Là où intervient le syndrome du réverbère, c’est que si quelques publications, en nombre statistiquement pertinent, parlent d’un sujet non prévu dans la grille, il passera totalement inaperçu. Il peut avoir été négligé par l’analyse, mal qualifié par la machine, ou simplement pas retenu pour des raisons de clarté du rendu, les raisons sont multiples Ces sujets non prévus sont ce que les spécialistes appellent les « signaux faibles », ceux que l’on guette pour essayer de prédire quelles seront les thèmes majeurs de demain. Par exemple, si 5% des documents réclament le retour de la taille et de la gabelle (sait-on jamais), c’est un signal significatif mais qui se trouvera hors de la lumière du réverbère. Il ne sera donc pas compté.

En conclusion

Il existe de nombreuses approches pour aider la machine à analyser de grands volumes de données. On peut par exemple faire appel à la foule. C’est le crowdsourcing, ou myriadisation, comme on dit en français, comme le propose le site Grande Annotation.
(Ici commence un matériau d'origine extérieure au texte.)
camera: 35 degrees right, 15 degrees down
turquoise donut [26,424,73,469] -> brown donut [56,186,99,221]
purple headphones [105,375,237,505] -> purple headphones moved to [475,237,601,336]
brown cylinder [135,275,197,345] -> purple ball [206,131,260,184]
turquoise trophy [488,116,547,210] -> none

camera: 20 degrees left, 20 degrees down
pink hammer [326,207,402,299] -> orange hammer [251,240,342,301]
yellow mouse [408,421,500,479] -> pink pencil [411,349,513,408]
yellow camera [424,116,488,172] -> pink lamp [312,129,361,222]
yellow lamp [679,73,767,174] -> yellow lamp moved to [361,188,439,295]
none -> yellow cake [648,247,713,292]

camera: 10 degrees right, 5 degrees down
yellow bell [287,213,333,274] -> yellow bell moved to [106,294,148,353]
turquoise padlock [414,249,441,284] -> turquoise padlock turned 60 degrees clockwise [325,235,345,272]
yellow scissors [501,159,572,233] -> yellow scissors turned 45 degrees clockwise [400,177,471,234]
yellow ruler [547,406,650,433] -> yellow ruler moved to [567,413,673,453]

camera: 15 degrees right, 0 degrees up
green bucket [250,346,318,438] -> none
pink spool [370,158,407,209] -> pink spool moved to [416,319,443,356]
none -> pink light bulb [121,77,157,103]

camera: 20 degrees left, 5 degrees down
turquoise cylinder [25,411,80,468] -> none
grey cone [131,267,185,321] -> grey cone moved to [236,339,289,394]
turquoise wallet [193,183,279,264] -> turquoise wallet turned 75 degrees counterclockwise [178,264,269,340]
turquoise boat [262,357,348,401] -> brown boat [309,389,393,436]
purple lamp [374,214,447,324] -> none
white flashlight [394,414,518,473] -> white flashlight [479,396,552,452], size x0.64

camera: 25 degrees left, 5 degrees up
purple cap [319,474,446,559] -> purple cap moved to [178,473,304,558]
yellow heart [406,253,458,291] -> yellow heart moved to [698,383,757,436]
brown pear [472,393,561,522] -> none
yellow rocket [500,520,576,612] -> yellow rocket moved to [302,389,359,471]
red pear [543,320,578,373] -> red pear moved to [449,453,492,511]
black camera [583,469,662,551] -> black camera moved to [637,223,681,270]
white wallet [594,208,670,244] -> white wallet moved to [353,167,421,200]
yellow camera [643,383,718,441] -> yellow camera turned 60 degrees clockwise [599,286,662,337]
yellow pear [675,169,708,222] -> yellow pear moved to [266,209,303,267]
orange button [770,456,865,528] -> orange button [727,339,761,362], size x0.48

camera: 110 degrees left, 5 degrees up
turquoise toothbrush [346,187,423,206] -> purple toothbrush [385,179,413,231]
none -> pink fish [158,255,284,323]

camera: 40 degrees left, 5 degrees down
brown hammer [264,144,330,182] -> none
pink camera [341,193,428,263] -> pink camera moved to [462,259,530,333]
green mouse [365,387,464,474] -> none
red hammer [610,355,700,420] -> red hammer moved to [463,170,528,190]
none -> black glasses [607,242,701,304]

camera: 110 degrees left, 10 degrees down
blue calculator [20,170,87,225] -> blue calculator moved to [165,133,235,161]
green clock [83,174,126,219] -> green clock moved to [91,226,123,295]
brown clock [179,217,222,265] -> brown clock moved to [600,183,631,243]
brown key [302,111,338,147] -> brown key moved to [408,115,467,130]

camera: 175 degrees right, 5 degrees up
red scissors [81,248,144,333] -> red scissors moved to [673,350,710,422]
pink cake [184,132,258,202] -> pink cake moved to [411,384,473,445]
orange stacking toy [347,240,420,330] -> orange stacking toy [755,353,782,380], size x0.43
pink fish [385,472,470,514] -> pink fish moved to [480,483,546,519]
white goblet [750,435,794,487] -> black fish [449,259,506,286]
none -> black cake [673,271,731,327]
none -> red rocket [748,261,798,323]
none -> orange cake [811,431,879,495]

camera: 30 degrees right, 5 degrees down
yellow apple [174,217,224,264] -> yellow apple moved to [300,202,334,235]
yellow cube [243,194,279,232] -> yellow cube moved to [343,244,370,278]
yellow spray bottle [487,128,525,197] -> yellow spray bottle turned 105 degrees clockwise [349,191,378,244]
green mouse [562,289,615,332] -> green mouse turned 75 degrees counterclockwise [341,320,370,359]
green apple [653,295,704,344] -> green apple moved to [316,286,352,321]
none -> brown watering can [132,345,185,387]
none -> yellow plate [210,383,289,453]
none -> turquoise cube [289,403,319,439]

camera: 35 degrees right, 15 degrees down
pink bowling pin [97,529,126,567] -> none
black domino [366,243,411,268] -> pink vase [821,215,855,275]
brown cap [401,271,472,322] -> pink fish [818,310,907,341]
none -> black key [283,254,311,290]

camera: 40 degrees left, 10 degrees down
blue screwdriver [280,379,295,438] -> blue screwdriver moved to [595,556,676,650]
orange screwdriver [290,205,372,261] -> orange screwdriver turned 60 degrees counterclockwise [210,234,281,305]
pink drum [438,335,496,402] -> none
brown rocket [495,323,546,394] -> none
Il s’agit de faire lire par des humains les contribution, leur faire catégoriser les idées présentes. De façon similaire aux notations de restaurant sur le net, on compte sur le fait que la multitude des acteurs masquera les singularités (partisanes ou simplement erronées suite à une lecture trop rapide) et que la connaissance humaine, émergera de la masse. Après avoir fait analyser manuellement une partie du corpus, on dispose d’une base d’annotations qui peut permettre ensuite d’ajuster les systèmes d’analyse automatique du texte, par exemple en utilisant des techniques d’apprentissage, mais également, tout simplement en corrigeant les systèmes à la main.

Une telle analyse demande de collecter l’information, d’ajuster les méthodes, puis de remettre les termes en contexte, de les hiérarchiser, les organiser afin de pouvoir extraire du sens. Tout cela ne tiendra pas en deux semaines. Le temps politique n’est pas celui de l’analyse.